Required tasks:
**a.** Using the article on human metapneumovirus, answer these questions:
(i) What share of PCR tests returned positive results when the virus peaked in mid-March?
(ii) Since at least what year has HMPV been present?
(iii) By what age do nearly all children contract HMPV?
**b.** Translate this sentence from the article on human metapneumovirus into Spanish: "HMPV, like other cold viruses, spreads through respiratory secretions released during coughing and sneezing."

Source text:
==========
TARLAKENYO (June 10, 2023) — A recent report released by the Centers for Disease Control and Prevention (CDC) indicated an increase in human metapneumovirus (HMPV) cases.
Respiratory tract infections, which are a common occurrence worldwide and a major cause of illness and death, continued to be prevalent during the recent cold and flu season.
As people began to reduce mask usage and interact more frequently with individuals outside their households, there was a notable rise in respiratory syncytial virus (RSV), influenza, and COVID-19 cases. However, just as the frequency of these cold and flu viruses was declining, the CDC identified a surge in HMPV cases.
In mid-March, the virus reached its peak, with nearly 11% of PCR tests returning positive results.
Before the pandemic, the number of positive HMPV cases remained around 7%. However, experts in infectious diseases believe that the over 35% increase in cases is largely due to the population’s limited immunity against the virus.
According to Dele Ogunseitan, Ph.D., MPH, an infectious disease specialist and professor at the University of California, Irvine, most parts of the world experienced a period of hibernation or lockdown for the past two years, resulting in a lack of circulation of these viruses among the population.
As a result, people did not develop the natural immunity that would have provided some protection against HMPV infection. When individuals recently started to socialize and travel more, these infections experienced a surge in transmission.
What is Human Metapneumovirus?
HMPV is a well-known virus that has been present since at least 2001, and it potentially existed even earlier. In healthy individuals, it usually causes mild symptoms similar to a common cold, but it can become more severe.
HMPV is closely related to avian metapneumovirus, suggesting that it may have originated from birds and subsequently crossed over to humans or vice versa over 75 years ago. The virus primarily affects the lower respiratory tract and is the second most prevalent virus after RSV.
Research indicates that nearly all children contract HMPV by the age of 5, but because complete immunity is not achieved, reinfections can occur throughout adulthood.
While HMPV has been circulating in humans for decades, it remains relatively unknown to the general public, as it is not routinely tested for.
Brian Labus, an infectious disease expert, explains that HMPV is a common cause of illness during colder months, often circulating alongside other cold and flu viruses.
Labus suggests that the COVID-19 pandemic may have affected the community’s level of immunity to HMPV due to reduced exposure over the past couple of years.
Symptoms of Metapneumovirus
HMPV commonly presents with symptoms similar to a cold, such as cough, sore throat, fever, runny nose, and nasal congestion. While some individuals may be asymptomatic, others can experience more severe manifestations, including wheezing, difficulty breathing, and even hypoxia, which may require hospitalization.
HMPV, like other cold viruses, spreads through respiratory secretions released during coughing and sneezing.
It can also be transmitted by touching the eyes, nose, or mouth after coming into contact with contaminated surfaces.
==========
Information shown:

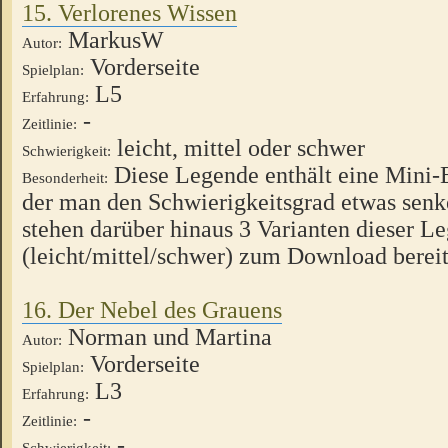
15. Verlorenes Wissen
MarkusW
Autor:
Vorderseite
Spielplan:
L5
Erfahrung:
-
Zeitlinie:
leicht, mittel oder schwer
Schwierigkeit:
Diese Legende enthält eine Mini-
Besonderheit:
der man den Schwierigkeitsgrad etwas senk
stehen darüber hinaus 3 Varianten dieser L
(leicht/mittel/schwer) zum Download bereit
16. Der Nebel des Grauens
Norman und Martina
Autor:
Vorderseite
Spielplan:
L3
Erfahrung:
-
Zeitlinie:
-
Schwierigkeit:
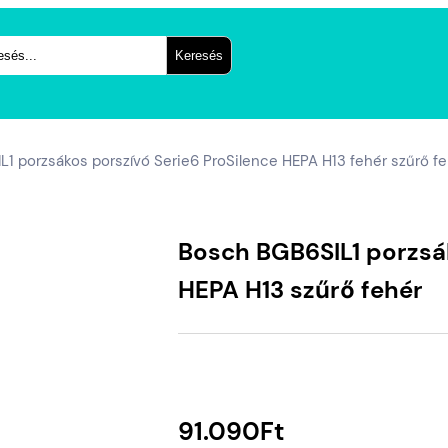
és
Keresés
1 porzsákos porszívó Serie6 ProSilence HEPA H13 fehér szűrő f
Bosch BGB6SIL1 porzsák
HEPA H13 szűrő fehér
91.090
Ft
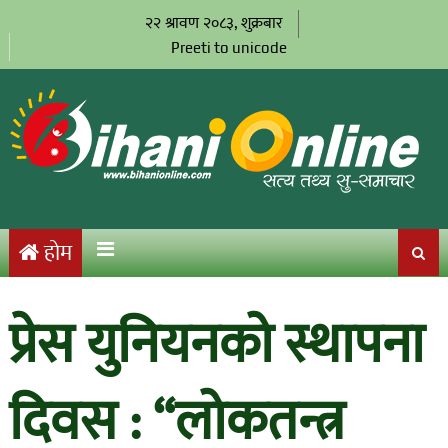
२२ श्रावण २०८३, शुक्रबार
Preeti to unicode
होम
प्रेस युनियनको स्थापना
दिवस : “लोकतन्त्र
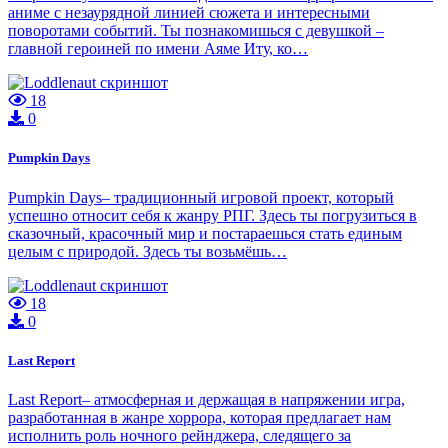
аниме с незаурядной линией сюжета и интересными
поворотами событий. Ты познакомишься с девушкой –
главной героиней по имени Аяме Иту, ко…
18
0
Pumpkin Days
Pumpkin Days– традиционный игровой проект, который
успешно относит себя к жанру РПГ. Здесь ты погрузиться в
сказочный, красочный мир и постараешься стать единым
целым с природой. Здесь ты возьмёшь…
18
0
Last Report
Last Report– атмосферная и держащая в напряжении игра,
разработанная в жанре хоррора, которая предлагает нам
исполнить роль ночного рейнджера, следящего за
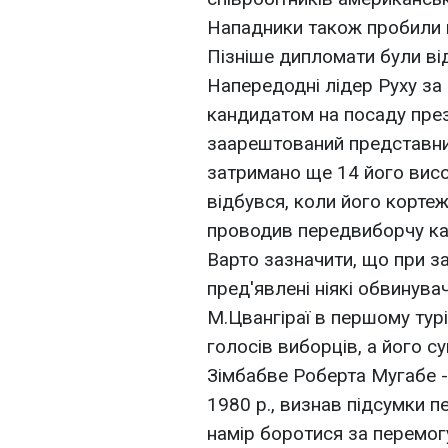
Нападники також пробили 
Пізніше дипломати були від
Напередодні лідер Руху за 
кандидатом на посаду през
заарештований представник
затримано ще 14 його висо
відбувся, коли його кортеж 
проводив передвиборчу кам
Варто зазначити, що при за
пред'явлені ніякі обвинува
М.Цвангіраї в першому тур
голосів виборців, а його с
Зімбабве Роберта Мугабе -
1980 р., визнав підсумки п
намір боротися за перемогу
==========
Answers by item number:
**a.**
(i) Nearly 11%
(ii) 2001
(iii) 5

**b.** El HMPV, al igual que otros virus del resfriado, se propaga a través de las secreciones respiratorias liberadas al toser y estornudar.